Chimeric antigen receptor (CAR) T cell therapy has achieved remarkable success in hematological malignancies but remains ineffective in solid tumors, due in part to CAR T cell exhaustion in the solid tumor microenvironment. To study dysfunction of mesothelin-redirected CAR T cells in pancreatic cancer, we establish a robust model of continuous antigen exposure that recapitulates hallmark features of T cell exhaustion and discover, both in vitro and in CAR T cell patients, that CAR dysregulation is associated with a CD8+ T-to-NK-like T cell transition. Furthermore, we identify a gene signature defining CAR and TCR dysregulation and transcription factors, including SOX4 and ID3 as key regulators of CAR T cell exhaustion. Our findings shed light on the plasticity of human CAR T cells and demonstrate that genetic downmodulation of ID3 and SOX4 expression can improve the efficacy of CAR T cell therapy in solid tumors by preventing or delaying CAR T cell dysfunction.

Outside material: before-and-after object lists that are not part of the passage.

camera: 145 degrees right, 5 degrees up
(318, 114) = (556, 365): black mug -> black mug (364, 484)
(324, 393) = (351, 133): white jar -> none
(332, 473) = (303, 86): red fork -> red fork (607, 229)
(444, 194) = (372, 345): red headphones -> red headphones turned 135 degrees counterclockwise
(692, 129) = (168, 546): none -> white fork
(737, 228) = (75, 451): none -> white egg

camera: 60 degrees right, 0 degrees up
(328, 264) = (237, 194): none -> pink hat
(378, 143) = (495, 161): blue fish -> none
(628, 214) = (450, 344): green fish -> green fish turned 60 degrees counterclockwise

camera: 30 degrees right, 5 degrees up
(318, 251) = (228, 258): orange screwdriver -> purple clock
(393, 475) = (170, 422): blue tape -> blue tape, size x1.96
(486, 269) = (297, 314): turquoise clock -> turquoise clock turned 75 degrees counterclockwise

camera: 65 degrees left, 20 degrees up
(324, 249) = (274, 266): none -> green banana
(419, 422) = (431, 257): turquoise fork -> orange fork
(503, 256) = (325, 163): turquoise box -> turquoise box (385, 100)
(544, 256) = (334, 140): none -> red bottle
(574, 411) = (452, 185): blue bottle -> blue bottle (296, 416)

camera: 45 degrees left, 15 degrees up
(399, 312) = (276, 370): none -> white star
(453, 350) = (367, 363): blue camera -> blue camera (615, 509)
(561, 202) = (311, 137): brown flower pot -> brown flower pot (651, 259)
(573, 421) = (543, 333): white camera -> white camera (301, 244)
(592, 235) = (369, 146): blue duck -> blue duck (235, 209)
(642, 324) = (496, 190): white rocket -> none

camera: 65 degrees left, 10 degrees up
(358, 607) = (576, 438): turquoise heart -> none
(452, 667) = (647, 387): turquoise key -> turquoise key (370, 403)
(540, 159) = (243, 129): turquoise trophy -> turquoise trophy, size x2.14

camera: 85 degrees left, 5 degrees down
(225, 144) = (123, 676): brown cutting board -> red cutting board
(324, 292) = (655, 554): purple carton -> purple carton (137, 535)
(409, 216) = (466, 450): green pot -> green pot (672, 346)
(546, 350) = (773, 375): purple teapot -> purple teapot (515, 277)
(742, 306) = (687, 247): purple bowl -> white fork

嵌合抗原受体 (CAR) T 细胞疗法在血液恶性肿瘤中取得了显着的成功，但在实体瘤中仍然无效，部分原因是实体瘤微环境中的 CAR T 细胞耗竭。为了研究胰腺癌中间皮素重定向 CAR T 细胞的功能障碍，我们建立了一个稳健的连续抗原暴露模型，该模型概括了 T 细胞耗竭的标志性特征，并在体外发现在 CAR T 细胞患者中，CAR 失调与 CD8+ T 细胞向 NK 样 T 细胞的转变有关。此外，我们确定了定义 CAR 和 TCR 失调和转录因子的基因特征，包括 SOX4 和 ID3 作为 CAR T 细胞耗竭的关键调节因子。我们的研究结果揭示了人类 CAR T 细胞的可塑性，并证明 ID3 和 SOX4 表达的基因下调可以通过预防或延迟 CAR T 细胞功能障碍来提高 CAR T 细胞治疗实体瘤的疗效。